The band→hours numbers and matrix thresholds are authoritative references the
user supplies (Core RPA + Agentic complexity matrices, Pack-Hours catalogue) —
never invented (Critical Rule 6). Ask for them if absent. The method adds the
pieces that were missing: an above-ceiling/decompose rule (>7 apps / >8
variations), a multi-entity redeploy factor, an existing-automation rebuild
discount, confidence-tiered contingency, and one unified band→hours mapping that
resolves the Tool vs Process-Automation grain.
See references/estimation-guide.md and
assets/templates/estimation-worksheet-template.md.
Phase 5: HANDOFF
Map each Tier 1-2 opportunity to a UiPath implementation path.
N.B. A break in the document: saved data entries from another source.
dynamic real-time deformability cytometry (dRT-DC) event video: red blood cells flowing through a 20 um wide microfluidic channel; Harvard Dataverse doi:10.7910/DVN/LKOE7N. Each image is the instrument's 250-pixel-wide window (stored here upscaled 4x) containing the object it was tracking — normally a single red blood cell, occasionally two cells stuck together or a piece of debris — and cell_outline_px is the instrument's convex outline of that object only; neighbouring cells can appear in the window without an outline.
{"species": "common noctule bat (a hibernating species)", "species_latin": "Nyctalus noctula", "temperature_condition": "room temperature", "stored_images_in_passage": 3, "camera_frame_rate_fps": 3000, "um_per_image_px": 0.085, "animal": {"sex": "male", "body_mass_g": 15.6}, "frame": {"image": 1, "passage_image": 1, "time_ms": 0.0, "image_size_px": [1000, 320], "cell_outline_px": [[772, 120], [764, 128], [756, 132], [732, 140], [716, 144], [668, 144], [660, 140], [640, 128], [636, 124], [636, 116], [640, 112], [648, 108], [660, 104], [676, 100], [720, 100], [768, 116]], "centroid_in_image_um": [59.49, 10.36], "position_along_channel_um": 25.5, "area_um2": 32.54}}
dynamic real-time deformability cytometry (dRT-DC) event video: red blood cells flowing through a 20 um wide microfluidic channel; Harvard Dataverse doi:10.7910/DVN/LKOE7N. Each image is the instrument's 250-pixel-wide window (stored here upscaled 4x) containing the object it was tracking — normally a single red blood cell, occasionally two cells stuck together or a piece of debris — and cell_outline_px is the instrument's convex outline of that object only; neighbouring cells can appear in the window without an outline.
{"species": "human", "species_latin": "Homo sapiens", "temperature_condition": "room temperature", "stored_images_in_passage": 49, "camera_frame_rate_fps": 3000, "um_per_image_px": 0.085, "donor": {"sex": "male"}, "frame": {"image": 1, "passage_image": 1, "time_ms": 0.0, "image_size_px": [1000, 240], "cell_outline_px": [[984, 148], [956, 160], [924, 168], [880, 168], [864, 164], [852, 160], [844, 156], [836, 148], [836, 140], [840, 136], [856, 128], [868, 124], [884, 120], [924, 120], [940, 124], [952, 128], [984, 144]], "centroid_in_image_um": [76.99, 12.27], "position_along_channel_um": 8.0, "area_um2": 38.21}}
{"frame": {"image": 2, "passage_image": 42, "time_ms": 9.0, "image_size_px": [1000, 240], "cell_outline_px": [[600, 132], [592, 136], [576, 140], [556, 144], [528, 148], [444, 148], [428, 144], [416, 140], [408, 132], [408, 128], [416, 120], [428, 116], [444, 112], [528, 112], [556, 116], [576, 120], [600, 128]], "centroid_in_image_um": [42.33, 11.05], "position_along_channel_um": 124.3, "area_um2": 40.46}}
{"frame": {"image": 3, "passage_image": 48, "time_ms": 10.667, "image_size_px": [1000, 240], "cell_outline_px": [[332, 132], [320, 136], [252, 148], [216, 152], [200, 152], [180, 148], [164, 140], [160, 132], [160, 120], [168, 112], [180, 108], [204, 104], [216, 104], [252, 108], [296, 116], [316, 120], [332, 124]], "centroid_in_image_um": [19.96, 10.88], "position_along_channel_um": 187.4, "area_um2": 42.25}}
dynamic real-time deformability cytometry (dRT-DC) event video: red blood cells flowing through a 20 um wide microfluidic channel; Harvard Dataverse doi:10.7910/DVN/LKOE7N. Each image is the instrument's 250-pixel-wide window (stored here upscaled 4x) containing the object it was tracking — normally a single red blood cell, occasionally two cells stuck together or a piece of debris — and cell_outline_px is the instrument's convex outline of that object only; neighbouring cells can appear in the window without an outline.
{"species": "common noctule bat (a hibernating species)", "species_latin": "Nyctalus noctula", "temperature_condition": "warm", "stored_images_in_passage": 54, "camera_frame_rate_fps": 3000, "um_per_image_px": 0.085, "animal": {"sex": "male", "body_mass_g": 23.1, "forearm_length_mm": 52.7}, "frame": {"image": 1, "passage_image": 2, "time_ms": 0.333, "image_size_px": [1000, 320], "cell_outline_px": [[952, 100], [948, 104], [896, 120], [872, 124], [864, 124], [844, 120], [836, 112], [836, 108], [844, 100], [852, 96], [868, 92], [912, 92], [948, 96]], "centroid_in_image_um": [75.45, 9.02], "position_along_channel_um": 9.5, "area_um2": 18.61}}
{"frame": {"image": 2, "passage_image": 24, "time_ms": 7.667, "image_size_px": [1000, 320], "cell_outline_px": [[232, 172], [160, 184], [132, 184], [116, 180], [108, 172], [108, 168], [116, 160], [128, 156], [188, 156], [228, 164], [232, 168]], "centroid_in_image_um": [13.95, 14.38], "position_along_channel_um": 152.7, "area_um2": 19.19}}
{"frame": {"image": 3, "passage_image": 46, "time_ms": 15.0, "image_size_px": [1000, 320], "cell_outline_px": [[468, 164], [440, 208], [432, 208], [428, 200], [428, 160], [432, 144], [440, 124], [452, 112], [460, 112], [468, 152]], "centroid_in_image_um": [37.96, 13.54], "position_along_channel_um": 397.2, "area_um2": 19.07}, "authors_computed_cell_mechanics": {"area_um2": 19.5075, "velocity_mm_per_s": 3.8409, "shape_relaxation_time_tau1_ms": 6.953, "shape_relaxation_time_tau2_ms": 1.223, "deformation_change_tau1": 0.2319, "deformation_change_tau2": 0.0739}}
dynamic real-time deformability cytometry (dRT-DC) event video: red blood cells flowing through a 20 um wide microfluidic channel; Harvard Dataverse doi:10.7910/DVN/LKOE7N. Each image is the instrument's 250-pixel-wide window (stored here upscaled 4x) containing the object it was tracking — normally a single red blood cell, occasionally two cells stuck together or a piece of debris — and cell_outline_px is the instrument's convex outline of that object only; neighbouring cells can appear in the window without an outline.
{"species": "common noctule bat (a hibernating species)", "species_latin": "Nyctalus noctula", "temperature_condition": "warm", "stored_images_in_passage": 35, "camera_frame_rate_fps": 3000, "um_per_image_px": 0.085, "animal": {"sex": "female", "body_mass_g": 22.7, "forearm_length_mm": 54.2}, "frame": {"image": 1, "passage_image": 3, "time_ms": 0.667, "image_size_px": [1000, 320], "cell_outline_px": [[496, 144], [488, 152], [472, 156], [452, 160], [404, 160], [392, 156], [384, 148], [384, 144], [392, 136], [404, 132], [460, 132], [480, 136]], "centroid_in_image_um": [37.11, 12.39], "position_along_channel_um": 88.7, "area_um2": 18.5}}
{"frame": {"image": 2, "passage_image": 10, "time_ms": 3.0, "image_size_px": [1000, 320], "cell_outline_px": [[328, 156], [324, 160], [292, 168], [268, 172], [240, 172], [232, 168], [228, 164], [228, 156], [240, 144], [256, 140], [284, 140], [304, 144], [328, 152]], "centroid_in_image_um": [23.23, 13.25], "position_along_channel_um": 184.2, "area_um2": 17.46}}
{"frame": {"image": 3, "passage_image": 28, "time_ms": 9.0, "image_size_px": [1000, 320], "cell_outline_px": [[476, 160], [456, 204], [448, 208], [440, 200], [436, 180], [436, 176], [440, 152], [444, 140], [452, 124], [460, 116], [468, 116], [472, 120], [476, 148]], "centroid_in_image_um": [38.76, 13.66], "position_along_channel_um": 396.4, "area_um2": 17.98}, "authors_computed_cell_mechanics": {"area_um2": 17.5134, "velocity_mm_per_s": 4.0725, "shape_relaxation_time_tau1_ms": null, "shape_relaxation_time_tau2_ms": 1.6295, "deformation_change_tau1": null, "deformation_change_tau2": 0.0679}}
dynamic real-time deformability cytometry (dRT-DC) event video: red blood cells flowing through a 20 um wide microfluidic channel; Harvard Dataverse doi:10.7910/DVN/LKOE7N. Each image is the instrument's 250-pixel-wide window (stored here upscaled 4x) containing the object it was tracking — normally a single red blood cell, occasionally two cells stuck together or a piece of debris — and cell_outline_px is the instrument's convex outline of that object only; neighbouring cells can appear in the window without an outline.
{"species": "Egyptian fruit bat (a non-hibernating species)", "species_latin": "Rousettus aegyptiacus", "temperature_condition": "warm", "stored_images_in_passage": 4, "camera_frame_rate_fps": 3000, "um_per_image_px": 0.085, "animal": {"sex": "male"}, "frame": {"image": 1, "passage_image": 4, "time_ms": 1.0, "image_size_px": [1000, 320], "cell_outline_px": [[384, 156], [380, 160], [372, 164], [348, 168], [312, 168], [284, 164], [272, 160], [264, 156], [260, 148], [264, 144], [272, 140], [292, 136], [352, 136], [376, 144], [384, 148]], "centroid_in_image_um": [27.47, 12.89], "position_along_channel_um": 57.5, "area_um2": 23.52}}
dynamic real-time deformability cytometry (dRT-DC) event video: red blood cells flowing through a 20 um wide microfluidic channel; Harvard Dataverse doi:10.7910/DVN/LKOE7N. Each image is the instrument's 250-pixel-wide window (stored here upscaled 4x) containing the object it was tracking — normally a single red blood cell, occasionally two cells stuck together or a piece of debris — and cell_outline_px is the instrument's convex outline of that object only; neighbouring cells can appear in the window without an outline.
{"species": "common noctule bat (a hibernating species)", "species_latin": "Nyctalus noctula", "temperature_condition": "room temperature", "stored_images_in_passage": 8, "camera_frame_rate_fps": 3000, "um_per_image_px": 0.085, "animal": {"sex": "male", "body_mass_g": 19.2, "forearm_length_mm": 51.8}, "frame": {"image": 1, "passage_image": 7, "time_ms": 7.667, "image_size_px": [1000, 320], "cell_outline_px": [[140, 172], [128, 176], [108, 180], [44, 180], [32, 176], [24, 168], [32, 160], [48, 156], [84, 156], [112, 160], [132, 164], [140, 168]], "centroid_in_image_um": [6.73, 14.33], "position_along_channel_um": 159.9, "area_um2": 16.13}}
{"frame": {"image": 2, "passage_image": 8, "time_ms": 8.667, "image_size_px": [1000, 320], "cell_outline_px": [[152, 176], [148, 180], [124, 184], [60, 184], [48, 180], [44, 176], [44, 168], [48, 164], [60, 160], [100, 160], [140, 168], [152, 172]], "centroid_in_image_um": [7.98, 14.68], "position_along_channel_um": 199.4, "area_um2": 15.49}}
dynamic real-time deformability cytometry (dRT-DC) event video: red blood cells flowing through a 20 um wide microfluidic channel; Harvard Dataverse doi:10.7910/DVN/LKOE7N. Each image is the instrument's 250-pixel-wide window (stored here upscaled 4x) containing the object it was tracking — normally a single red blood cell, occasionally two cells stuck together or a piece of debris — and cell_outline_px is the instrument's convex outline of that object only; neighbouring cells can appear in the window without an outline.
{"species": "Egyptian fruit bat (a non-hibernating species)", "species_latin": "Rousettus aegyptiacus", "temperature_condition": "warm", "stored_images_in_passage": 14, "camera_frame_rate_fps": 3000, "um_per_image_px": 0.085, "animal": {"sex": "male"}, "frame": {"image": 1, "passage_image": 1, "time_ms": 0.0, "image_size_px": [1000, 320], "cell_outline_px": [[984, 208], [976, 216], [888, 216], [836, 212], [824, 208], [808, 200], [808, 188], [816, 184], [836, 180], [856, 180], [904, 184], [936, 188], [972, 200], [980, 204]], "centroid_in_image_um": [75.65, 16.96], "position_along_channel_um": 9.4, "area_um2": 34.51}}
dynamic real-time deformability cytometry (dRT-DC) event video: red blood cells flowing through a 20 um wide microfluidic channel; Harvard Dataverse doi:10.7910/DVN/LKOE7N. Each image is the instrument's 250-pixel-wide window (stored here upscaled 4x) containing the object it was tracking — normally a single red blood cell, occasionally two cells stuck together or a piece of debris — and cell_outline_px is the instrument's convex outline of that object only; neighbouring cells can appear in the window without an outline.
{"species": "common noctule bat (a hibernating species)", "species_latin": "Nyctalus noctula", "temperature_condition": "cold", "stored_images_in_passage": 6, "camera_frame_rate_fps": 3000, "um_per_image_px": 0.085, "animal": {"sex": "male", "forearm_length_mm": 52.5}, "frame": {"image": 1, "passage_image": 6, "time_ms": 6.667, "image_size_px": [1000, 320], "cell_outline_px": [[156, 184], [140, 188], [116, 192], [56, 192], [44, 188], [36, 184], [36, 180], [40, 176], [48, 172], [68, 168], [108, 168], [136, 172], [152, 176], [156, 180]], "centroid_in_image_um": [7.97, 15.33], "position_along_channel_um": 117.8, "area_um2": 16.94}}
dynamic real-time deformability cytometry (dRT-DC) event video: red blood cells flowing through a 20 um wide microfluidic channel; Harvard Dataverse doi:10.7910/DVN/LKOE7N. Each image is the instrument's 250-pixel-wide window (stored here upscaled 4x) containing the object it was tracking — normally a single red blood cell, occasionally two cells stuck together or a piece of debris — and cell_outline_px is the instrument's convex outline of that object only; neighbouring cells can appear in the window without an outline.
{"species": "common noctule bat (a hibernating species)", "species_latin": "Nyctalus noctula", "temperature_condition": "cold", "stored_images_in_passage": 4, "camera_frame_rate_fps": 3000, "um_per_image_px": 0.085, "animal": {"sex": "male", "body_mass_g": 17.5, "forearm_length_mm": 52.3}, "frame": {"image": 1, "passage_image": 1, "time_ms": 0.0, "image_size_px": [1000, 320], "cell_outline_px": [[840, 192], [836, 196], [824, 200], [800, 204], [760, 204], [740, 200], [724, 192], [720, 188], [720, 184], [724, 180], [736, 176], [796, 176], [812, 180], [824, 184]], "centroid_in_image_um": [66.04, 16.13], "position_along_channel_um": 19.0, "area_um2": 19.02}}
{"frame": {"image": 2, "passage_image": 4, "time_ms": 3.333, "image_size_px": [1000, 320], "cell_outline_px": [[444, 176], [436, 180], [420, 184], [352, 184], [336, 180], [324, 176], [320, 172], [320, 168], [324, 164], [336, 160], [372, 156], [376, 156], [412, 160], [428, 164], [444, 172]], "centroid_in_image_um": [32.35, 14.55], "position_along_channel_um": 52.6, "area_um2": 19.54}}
Add a
"Next Step" column to the report's Tier 1-2 tables.
| Opportunity Type | Recommended Skill | Artifact |
|---|
| Desktop/app automation (UI, data entry) | →uipath-rpa | Coded workflow (.cs) or XAML |
| Multi-step automation or orchestration | →uipath-maestro-flow | Flow (.flow) |
| Scheduled / triggered automation | →uipath-maestro-flow | Flow with trigger |
| Agent-based (conversational, reasoning) | →uipath-agents | Coded agent |
| Approval / human review gate | →uipath-human-in-the-loop | HITL node in Flow |
| Cross-system integration | →uipath-platform | Integration Service connector |
For complex or multi-component opportunities, hand off to →uipath-planner
for full solution design.
Execution Strategy
Parallelize Phases 1-3 (Phase 0 is interactive — do not parallelize intake).
Max 3 concurrent agents using the Agent tool with subagent_type: general-purpose:
- Phase 1: 3 agents — messaging, wiki/tracker, systems of record
- Phase 2: department-specific behavioral agents (max 3 concurrent)
- Multiple process doc reads in parallel
- Web research concurrent with internal mining
Always share interim findings. Don't disappear for hours. Check in after
each phase with a brief summary and ask if the user wants to adjust scope.
Reference Navigation
Anti-patterns
- Mining before intake. Never start searching systems before completing Phase 0. Without context you'll waste time on irrelevant signals.
- Naming individuals without consent. Always pseudonymize SPOFs unless the requester explicitly authorizes naming.
- Fabricating metrics. If a source returns sparse data, mark findings as low-confidence. Never invent volume numbers.
- Promising ROI without source citations. Every ROI estimate must reference an existing project benchmark or explicit data point.
- Skipping the replicable-model search. The highest-value findings are always proven models that can replicate. Never skip Phase 2C.
- Speculating from insufficient evidence. Below signal threshold → mark low confidence. Insufficient evidence → don't promote to Tier 1-3.
- Fabricating pack-hours or matrix thresholds (Phase 4.5). The band→hours numbers are authoritative user-supplied references. Guessing them recreates the estimation error the accelerator exists to prevent — stop and ask for the catalogue and matrices.
- Clamping oversized opportunities at "High". A cluster over the matrix ceiling (>7 apps / >8 variations) must be decomposed and summed, not sized as a single "High" unit — this was the largest source of under-estimation.